Muriel Protzer, senior policy analyst for B.C. for the Canadian Federation of Independent Business, said it is very difficult for right now for those businesses to figure out if they should even open at all this season.

“While we do still have quite a sufficient flow of goods coming from and to our neighbours down south, what I think is really going to hurt businesses going forward is that tourism industry,” said Protzer.

“Those industries so heavily rely on people coming over the border, visiting Metro Vancouver, or wherever else in B.C. that you’re visiting.”

The entire Canada-U.S. border remains closed to foreign nationals including U.S. citizens for all non-essential travel, including tourism or recreation. That includes Americans who want to check on cottages or seasonal homes in B.C., the Canada Border Services Agency reminded travellers on Thursday.

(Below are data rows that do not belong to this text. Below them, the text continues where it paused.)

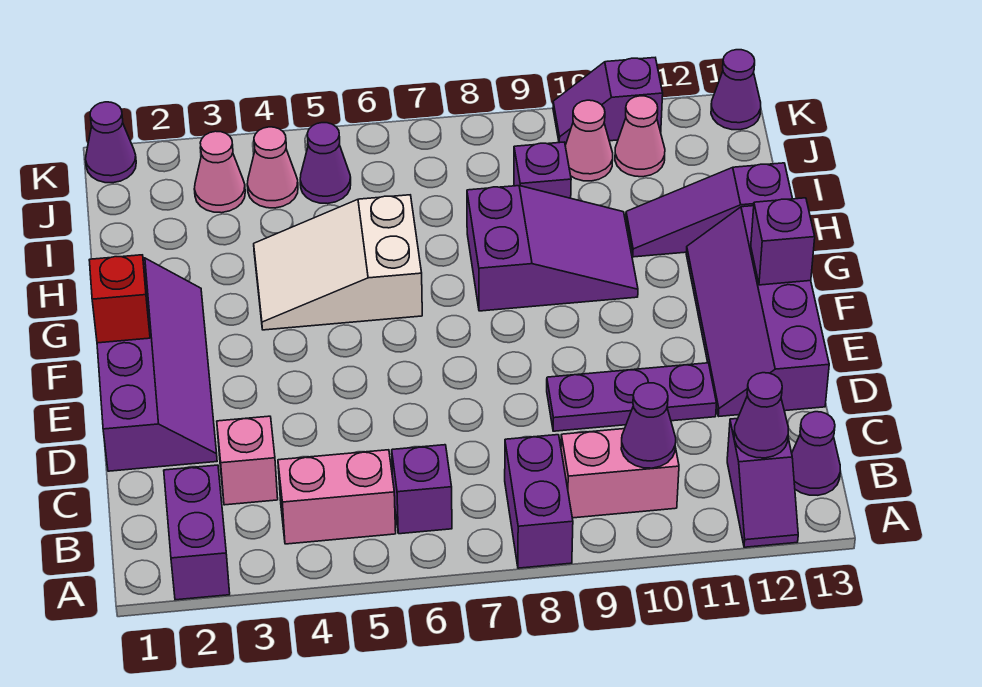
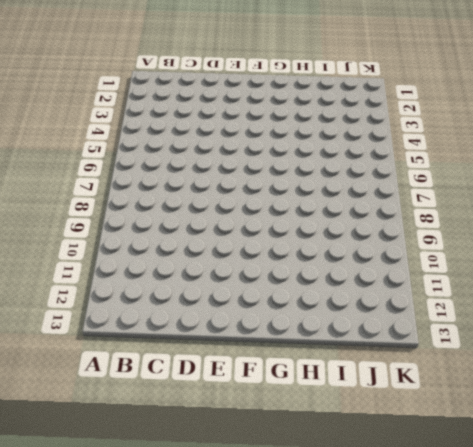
none -> purple 1x2 brick [164,465,230,600]
none -> purple 1x2 brick [505,435,573,568]
none -> purple 1x2 slope [727,419,798,547]

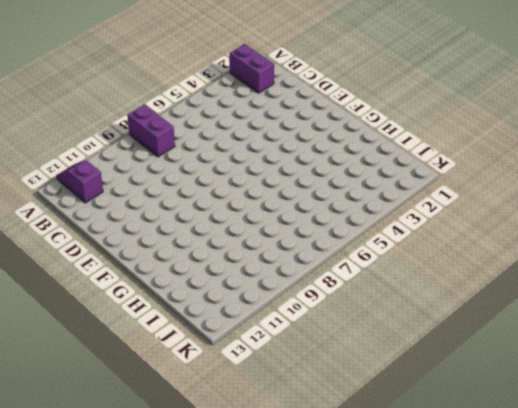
none -> pink 1x2 brick [278,450,396,544]
none -> purple 1x1 brick [392,445,452,534]
none -> pink 1x2 brick [561,429,679,518]

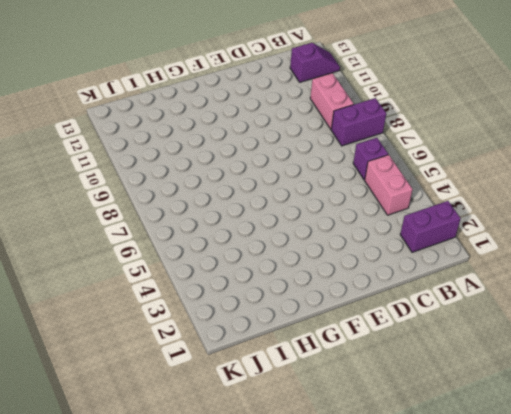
none -> purple 1x1 cone [792,412,840,495]
none -> pink 1x1 brick [217,416,278,505]
none -> purple 2x4 slope [97,258,217,471]

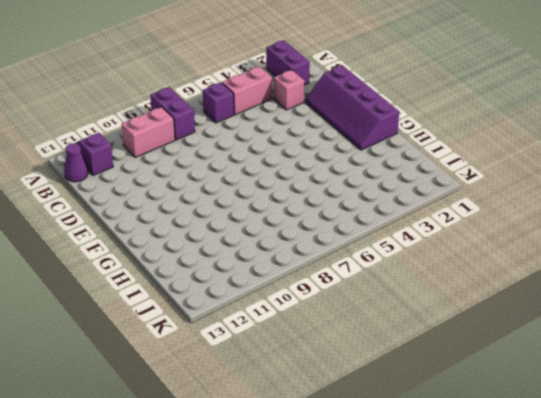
none -> purple 1x3 plate [547,363,717,431]
none -> purple 2x4 slope [686,206,829,416]
none -> white 2x3 slope [254,195,422,330]

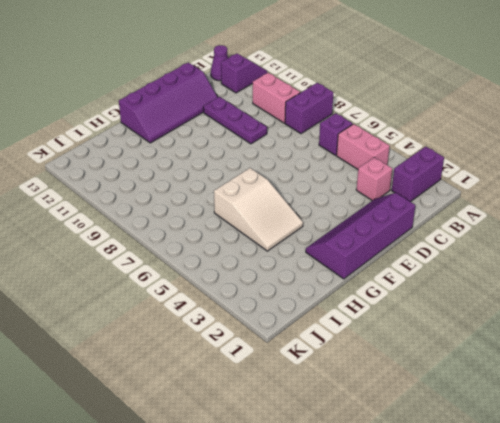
none -> purple 2x3 slope [467,186,638,311]
none -> purple 1x3 slope [626,163,792,257]
none -> purple 1x1 brick [514,142,571,198]

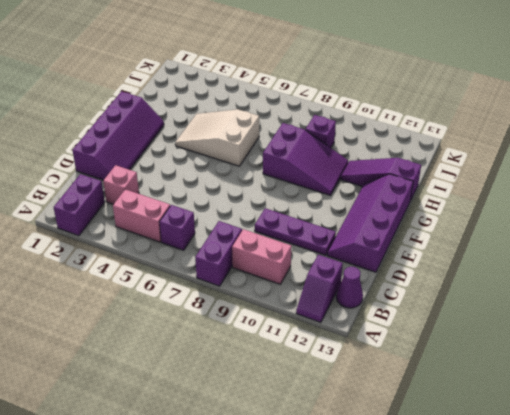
none -> pink 1x1 cone [194,131,245,213]
none -> pink 1x1 cone [247,127,298,208]
none -> purple 1x1 cone [300,123,351,204]

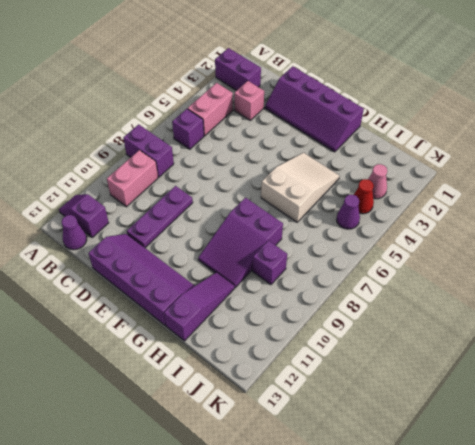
red 1x1 cone [354,179,374,214] -> pink 1x1 cone [247,127,298,208]
none -> pink 1x1 cone [565,100,613,181]
none -> pink 1x1 cone [615,96,665,177]
none -> purple 1x1 cone [85,102,136,183]

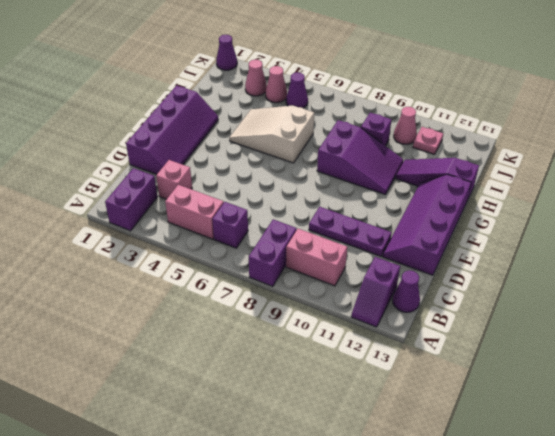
pink 1x1 plate [413,127,443,154] -> pink 1x1 cone [615,96,665,177]
none -> purple 1x2 slope [553,58,663,145]
none -> purple 1x1 cone [711,50,761,130]
none -> purple 1x1 cone [621,383,676,468]

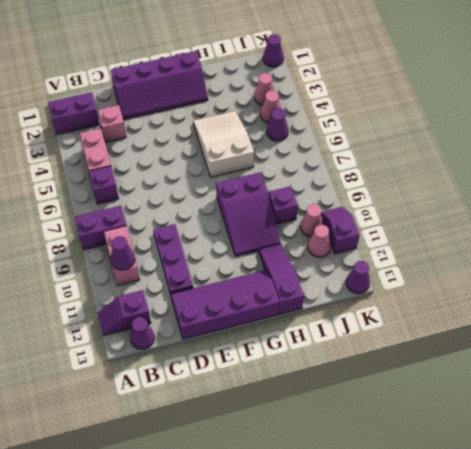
none -> purple 1x1 cone [734,373,788,458]
none -> red 1x1 brick [89,255,150,343]
none -> purple 1x1 brick [751,198,815,285]

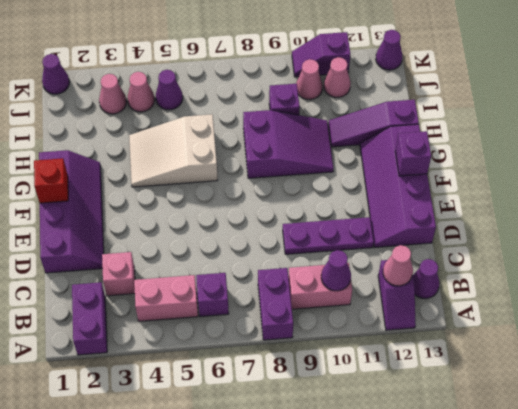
pink 1x1 cone [383,245,413,286] -> purple 1x1 cone [734,373,788,458]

A deal in place between the two countries to keep the border closed expires on May 21, but media reports this week indicated the two countries are likely to extend the travel ban another month, until June 21.

Prime Minister Justin Trudeau said Wednesday that “every country” recognizes that its control over its domestic public health situation is “vulnerable to international travelers.”

For the owner of one restaurant in White Rock, the idea of the B.C.-Washington border opening again is something that would negatively affect customers. 

As Canada continues to manage the spread of COVID-19, he added, “we want to make sure we’re not becoming vulnerable from travelers arriving elsewhere.”

Over 1.4 million people are infected with the coronavirus in the U.S. and over 85,000 have died. Washington state was reporting 16,790 confirmed cases as of Thursday.

“Everyone is coming into my store and asking, ‘Do you have any people who have tested positive?’ and I say no, which is why people feel safe, right?” said the White Rock restaurant owner.

“But if the border opens, since the situation is very bad in the U.S., I think they will worry about it.”

Meanwhile, B.C. Premier John Horgan has said Phase 2 of the province’s Restart Plan could kick off next week.

That means everything from allowing “small social gatherings” to opening more health services, stores and restaurants, as well as some sports and cultural sites like museums.

On Thursday, BC Parks reopened a range of trails, beaches and picnic areas for day use.

But Horgan has also cautioned that not everything would be immediately ready to go on Tuesday. This week, the province extended its state of emergency for another two weeks, indicating the government believes “we are far from out of the woods," according to Horgan, in fighting the coronavirus across the province.

Provincial health officer Dr. Bonnie Henry asked B.C.ers to avoid travel during the long weekend. There were 15 new cases of COVID-19 announced on Thursday, and across the province, there were 372 active cases, 58 of which were in hospital 12 in intensive care.

In the four phases of B.C.’s reopening plan, only the fourth phase relates directly to border crossers, as it refers to opening up “international tourism.” But unlike Phase 2 and Phase 3, the fourth phase has no date range connected with it.

Protzer said a survey of CFIB members showed 25 per cent felt like they were being “left behind” in the economic reopening plan. She said the results speak to the fact that, while it was important for a plan to be in place, a lack of dates creates further uncertainty for business owners.

As for border towns, she said there was a worry from everyone, not just business owners, about whether it was safe to reopen the border.

“I think that’s where we really need to leave this in the hands of the provincial health officer, their concern for the health and safety of Canadians is at the forefront of their minds,” she said.

Carl Meyer / Local Journalism Initiative / Canada's National Observer

Editor's note: This story was updated on May 19, 2020 at 9:44 a.m. ET to indicate that the number of cases in Washington state as of Thursday were confirmed, not active cases.